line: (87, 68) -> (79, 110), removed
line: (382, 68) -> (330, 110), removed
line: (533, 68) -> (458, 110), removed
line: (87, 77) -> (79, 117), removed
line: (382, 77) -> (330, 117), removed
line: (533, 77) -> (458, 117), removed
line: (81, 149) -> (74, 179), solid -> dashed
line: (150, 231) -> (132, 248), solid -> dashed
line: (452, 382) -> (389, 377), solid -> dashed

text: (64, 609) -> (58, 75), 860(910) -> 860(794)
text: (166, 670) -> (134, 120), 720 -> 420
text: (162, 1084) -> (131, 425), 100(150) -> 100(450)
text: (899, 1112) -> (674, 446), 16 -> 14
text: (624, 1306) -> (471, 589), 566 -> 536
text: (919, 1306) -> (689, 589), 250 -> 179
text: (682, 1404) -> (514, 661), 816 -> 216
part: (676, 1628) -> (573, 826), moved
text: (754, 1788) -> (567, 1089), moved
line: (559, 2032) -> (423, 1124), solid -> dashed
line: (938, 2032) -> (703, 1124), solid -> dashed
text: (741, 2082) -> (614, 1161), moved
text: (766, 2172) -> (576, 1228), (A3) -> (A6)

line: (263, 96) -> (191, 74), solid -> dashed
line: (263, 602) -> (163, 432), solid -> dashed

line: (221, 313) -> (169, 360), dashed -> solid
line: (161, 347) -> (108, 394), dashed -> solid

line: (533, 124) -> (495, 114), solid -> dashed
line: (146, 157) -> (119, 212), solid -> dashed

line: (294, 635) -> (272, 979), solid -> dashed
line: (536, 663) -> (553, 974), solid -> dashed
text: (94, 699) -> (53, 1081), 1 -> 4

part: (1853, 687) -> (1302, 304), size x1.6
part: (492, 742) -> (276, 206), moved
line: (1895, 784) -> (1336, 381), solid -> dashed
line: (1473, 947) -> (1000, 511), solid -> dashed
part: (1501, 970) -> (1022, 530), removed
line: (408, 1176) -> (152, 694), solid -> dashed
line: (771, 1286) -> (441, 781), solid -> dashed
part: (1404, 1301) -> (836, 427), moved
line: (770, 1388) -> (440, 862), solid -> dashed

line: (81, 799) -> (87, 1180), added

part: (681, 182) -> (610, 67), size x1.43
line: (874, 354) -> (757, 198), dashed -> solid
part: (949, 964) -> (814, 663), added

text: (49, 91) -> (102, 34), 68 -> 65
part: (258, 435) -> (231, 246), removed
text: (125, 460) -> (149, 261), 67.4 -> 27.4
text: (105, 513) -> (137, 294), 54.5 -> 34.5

• TASK ITEM
For the listing above, print only the lines starting at the line containing "text: (624, 1306) -> (471, 589), 566 -> 536" and ending at the line containing "part: (1853, 687) -> (1302, 304), size x1.6", exactly, both included.

• RESULT
text: (624, 1306) -> (471, 589), 566 -> 536
text: (919, 1306) -> (689, 589), 250 -> 179
text: (682, 1404) -> (514, 661), 816 -> 216
part: (676, 1628) -> (573, 826), moved
text: (754, 1788) -> (567, 1089), moved
line: (559, 2032) -> (423, 1124), solid -> dashed
line: (938, 2032) -> (703, 1124), solid -> dashed
text: (741, 2082) -> (614, 1161), moved
text: (766, 2172) -> (576, 1228), (A3) -> (A6)

line: (263, 96) -> (191, 74), solid -> dashed
line: (263, 602) -> (163, 432), solid -> dashed

line: (221, 313) -> (169, 360), dashed -> solid
line: (161, 347) -> (108, 394), dashed -> solid

line: (533, 124) -> (495, 114), solid -> dashed
line: (146, 157) -> (119, 212), solid -> dashed

line: (294, 635) -> (272, 979), solid -> dashed
line: (536, 663) -> (553, 974), solid -> dashed
text: (94, 699) -> (53, 1081), 1 -> 4

part: (1853, 687) -> (1302, 304), size x1.6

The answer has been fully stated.